*** Working data

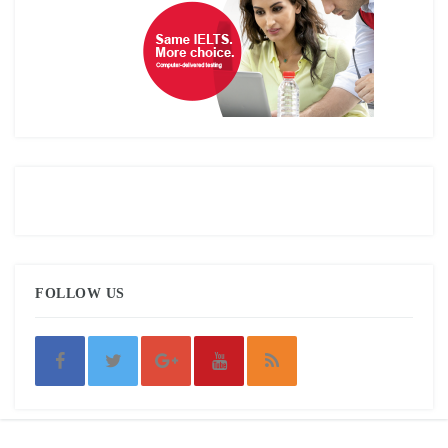
FOLLOW US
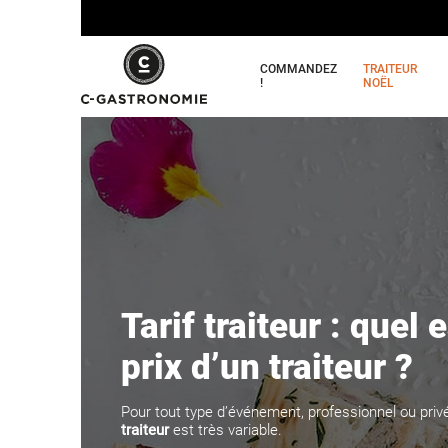
COMMANDEZ
TRAITEUR
!
NOËL
Tarif traiteur : quel e
prix d’un traiteur ?
Pour tout type d’événement, professionnel ou privé
traiteur
est très variable.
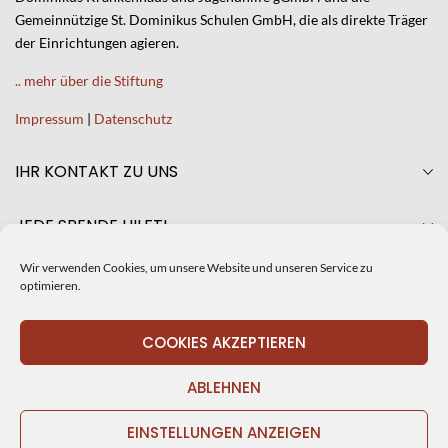
Gemeinnützige St. Dominikus Schulen GmbH, die als direkte Träger
der Einrichtungen agieren.
.. mehr über die Stiftung
Impressum
|
Datenschutz
IHR KONTAKT ZU UNS
JEDE SPENDE HILFT!
Wir verwenden Cookies, um unsere Website und unseren Service zu
AKTUELLES
optimieren.
CRISTINA DE SILIÓ NEUE GESCHÄFTSFÜHRERIN DER ST.
COOKIES AKZEPTIEREN
DOMINIKUS STIFTUNG SPEYER
ABLEHNEN
ERFAHRUNGSAUSTAUSCH MIT DER KINDER- UND
JUGENDPSYCHIATRIE UND DEM KINDERHEIM ST.
EINSTELLUNGEN ANZEIGEN
ANNASTIFT IN LUDWIGSHAFEN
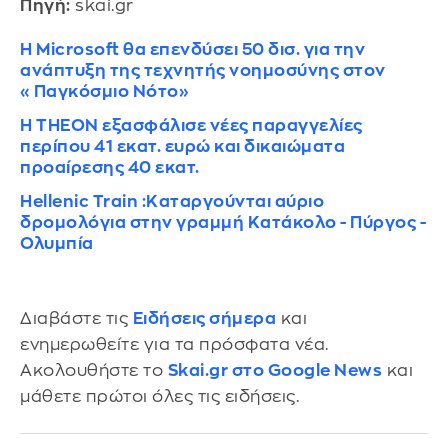
Πηγή:
skai.gr
Η Microsoft θα επενδύσει 50 δισ. για την
ανάπτυξη της τεχνητής νοημοσύνης στον
«Παγκόσμιο Νότο»
Η THEON εξασφάλισε νέες παραγγελίες
περίπου 41 εκατ. ευρώ και δικαιώματα
προαίρεσης 40 εκατ.
Hellenic Train :Καταργούνται αύριο
δρομολόγια στην γραμμή Κατάκολο - Πύργος -
Ολυμπία
Διαβάστε τις
Ειδήσεις σήμερα
και
ενημερωθείτε για τα πρόσφατα νέα.
Ακολουθήστε το
Skai.gr στο Google News
και
μάθετε πρώτοι όλες τις ειδήσεις.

******

About this task:
Gather up, from the records above, each line where the word "εκατ" appears.

Written response:
περίπου 41 εκατ. ευρώ και δικαιώματα
προαίρεσης 40 εκατ.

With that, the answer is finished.